Sandra reacts before I do and she offers her help for the redecoration works. I know that Sandra likes this kind of work. The hand labor, I mean. But I'm not sure we should go to her place. Sandra's father won't like the idea. If we stay in the area he won't understand why we wouldn't come home every night. What Sandra doesn't understand is why we should make efforts while her father doesn't make any.

All along the afternoon, the girls are discussing. Both their towels are between Héléna and me now. Sandra grants me a massage each time I come back from swimming. It's like a ritual, but she still slides from my lower back to my thighs without daring a finger on my bum. I feel her hesitating, her stare at me and then she moves downward. She once touches me there but the shiver she sent to me is so strong that she takes her fingers away from my skin. I blame myself; I should be able to keep control. Of course, Noémie does the same to her mother although she also takes care of her buttocks. Sandra watches them, especially when the little fingers of Noémie push against the leg bands of her mother's swimsuit.

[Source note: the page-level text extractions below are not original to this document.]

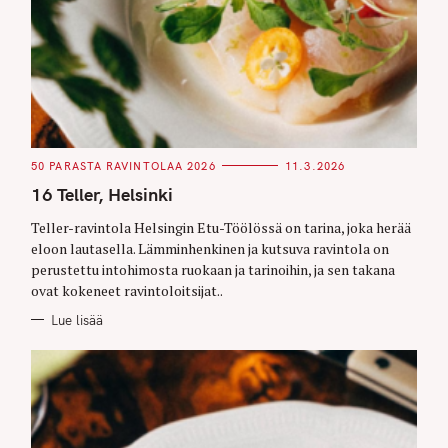
C
50 PARASTA RAVINTOLAA 2026
11.3.2026
A
T
16 Teller, Helsinki
E
G
O
Teller-ravintola Helsingin Etu-Töölössä on tarina, joka herää
R
eloon lautasella. Lämminhenkinen ja kutsuva ravintola on
I
E
perustettu intohimosta ruokaan ja tarinoihin, ja sen takana
S
ovat kokeneet ravintoloitsijat..
Lue lisää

When I wrap my daughter in her towel at the end of the day, she looks like she wants to ask something. But, eventually, she stands up and puts her dress on. Back to home, Sandra immediately asks her father about Héléna's proposal. His answer is simple and clear: no. And then Sandra begins to argue. He doesn't really care about her; she's nothing but a stupid obedient little girl for him; he doesn't feel the need to spend time with us so why should we take on our vacation time to please him.

Of course, later tonight, Alain and I have a serious quarrel. I can't tell our daughter he's right. He's quite sure I'm the one who's mad at him and that I'm setting Sandra against him. Alain is really upset. I try to tell him he's wrong but he doesn't hear me anymore. I sleep alone tonight, again.